I never became suicidal, and never had thoughts of abuse, so maybe that’s what kept me thinking I was fine all that time. You’re warned about severe cases like that, and the symptoms that accompany those, but you don’t often hear about cases like mine where you just feel really shitty for a really long time. 

It was about 4 years before I would actually start to feel “better”. All the way through a second pregnancy, then 2 years of postpartum anxiety after my second son was born. Since I wasn’t working at the time, I managed to keep it hidden from the outside world, but I had completely lost myself and didn’t feel like I could let my guard down with anyone on the planet.

When my second son turned 2, I finally talked to my new general physician about how I felt. She was incredibly supportive and loving, and she prescribed me a medication to help. I didn’t tell my husband I started taking it until about 3 months after that. I stayed on that medication for about 2 years.

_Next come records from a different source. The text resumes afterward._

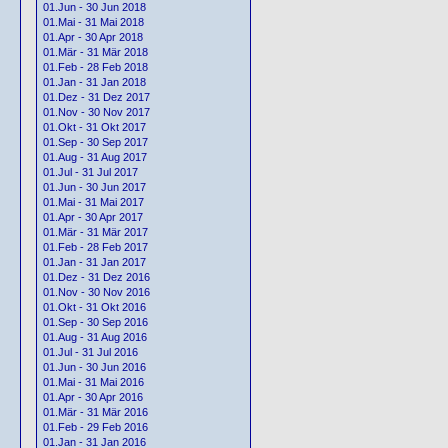
01.Jun - 30 Jun 2018
01.Mai - 31 Mai 2018
01.Apr - 30 Apr 2018
01.Mär - 31 Mär 2018
01.Feb - 28 Feb 2018
01.Jan - 31 Jan 2018
01.Dez - 31 Dez 2017
01.Nov - 30 Nov 2017
01.Okt - 31 Okt 2017
01.Sep - 30 Sep 2017
01.Aug - 31 Aug 2017
01.Jul - 31 Jul 2017
01.Jun - 30 Jun 2017
01.Mai - 31 Mai 2017
01.Apr - 30 Apr 2017
01.Mär - 31 Mär 2017
01.Feb - 28 Feb 2017
01.Jan - 31 Jan 2017
01.Dez - 31 Dez 2016
01.Nov - 30 Nov 2016
01.Okt - 31 Okt 2016
01.Sep - 30 Sep 2016
01.Aug - 31 Aug 2016
01.Jul - 31 Jul 2016
01.Jun - 30 Jun 2016
01.Mai - 31 Mai 2016
01.Apr - 30 Apr 2016
01.Mär - 31 Mär 2016
01.Feb - 29 Feb 2016
01.Jan - 31 Jan 2016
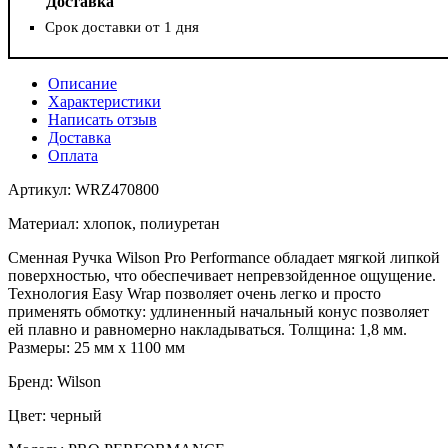
Доставка
Срок доставки от 1 дня
Описание
Характеристики
Написать отзыв
Доставка
Оплата
Артикул: WRZ470800
Материал: хлопок, полиуретан
Сменная Ручка Wilson Pro Performance обладает мягкой липкой
поверхностью, что обеспечивает непревзойденное ощущение.
Технология Easy Wrap позволяет очень легко и просто
применять обмотку: удлиненный начальный конус позволяет
ей плавно и равномерно накладываться. Толщина: 1,8 мм.
Размеры: 25 мм x 1100 мм
Бренд: Wilson
Цвет: черный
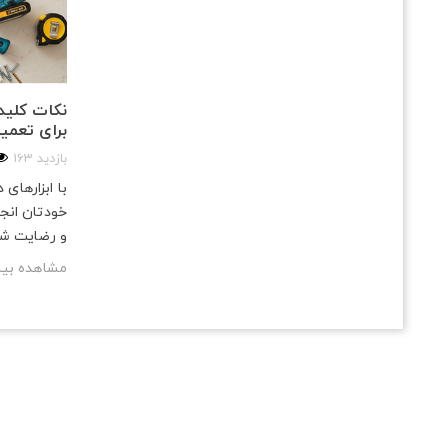
نکات کلیدی
برای تعمی
163 بازدید
با ابزارهای
خودتان انجا
و رضایت ش
مشاهده بی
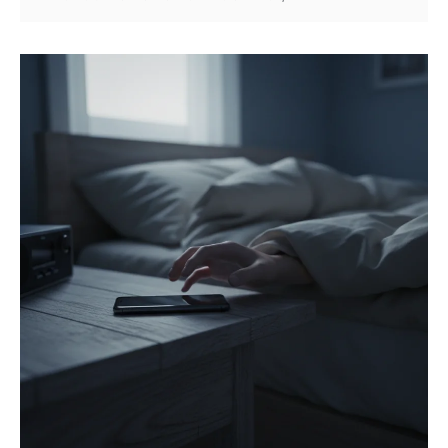
바로 쓰는 여름 숙면법을 정리했어요.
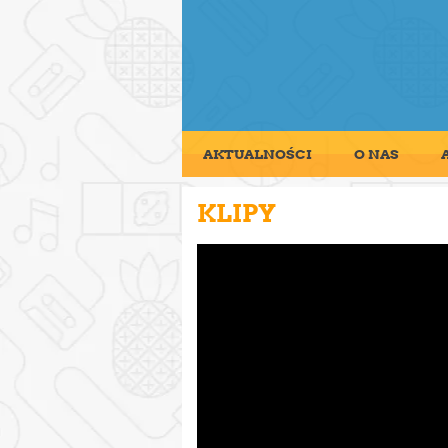
AKTUALNOŚCI
O NAS
KLIPY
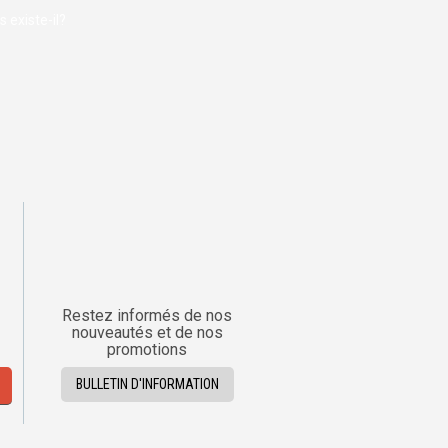
 existe-il?
Restez informés de nos
nouveautés et de nos
promotions
BULLETIN D'INFORMATION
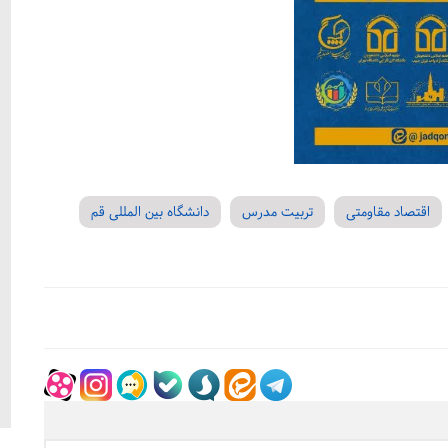
اقتصاد مقاومتی
تربیت مدرس
دانشگاه بین المللی قم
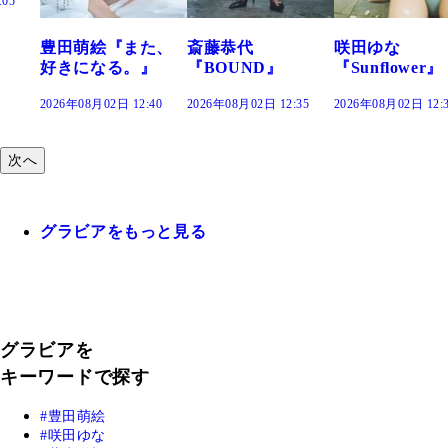
た、
斎藤恭代
咲田ゆな
藤水咲桜『花
』
『BOUND』
『Sunflower』
だまり』
:40
2026年08月02日 12:35
2026年08月02日 12:30
2026年08月02日 12:
次へ
グラビアをもっと見る
グラビアを
キーワードで探す
豊田萌絵
咲田ゆな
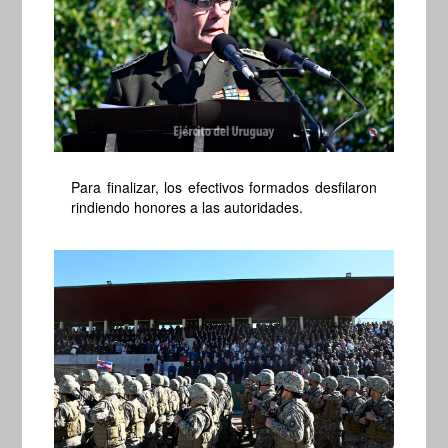
Para finalizar, los efectivos formados desfilaron
rindiendo honores a las autoridades.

With the fog lifted, I found myself again. I was finally able to be the mom I knew I could be. I was able to start my business again, love my kids the way they needed, and we could take the steps to repair our marriage. 

The whole time, I know God never left my side. But that’s the thing about depression. It feels like it steals a part of your soul. 



It didn’t have to be that way. 

In my story, I won’t play the blame game. Too many things were at play, and the fact is, we live in a broken world, full of stigma, full of broken people, and none of the doctors, or husbands, or friends are going to get it all right. Blaming someone won’t make any of what I went through any better. But, I tell you my story so that maybe someone will read it and won’t make the same mistakes I made.

Prenatal & Postpartum depression and anxiety aren’t things we need to be ‘warned’ about. They’re things we need to be able to talk about, and not feel shame. It’s not our fault.

If you’re struggling, tell someone. If that person doesn’t give you the tools and resources you need, be strong, and find someone else. Don’t be ashamed. Find a new doctor, find a counselor, find a support group. Anything that will get you the support you need.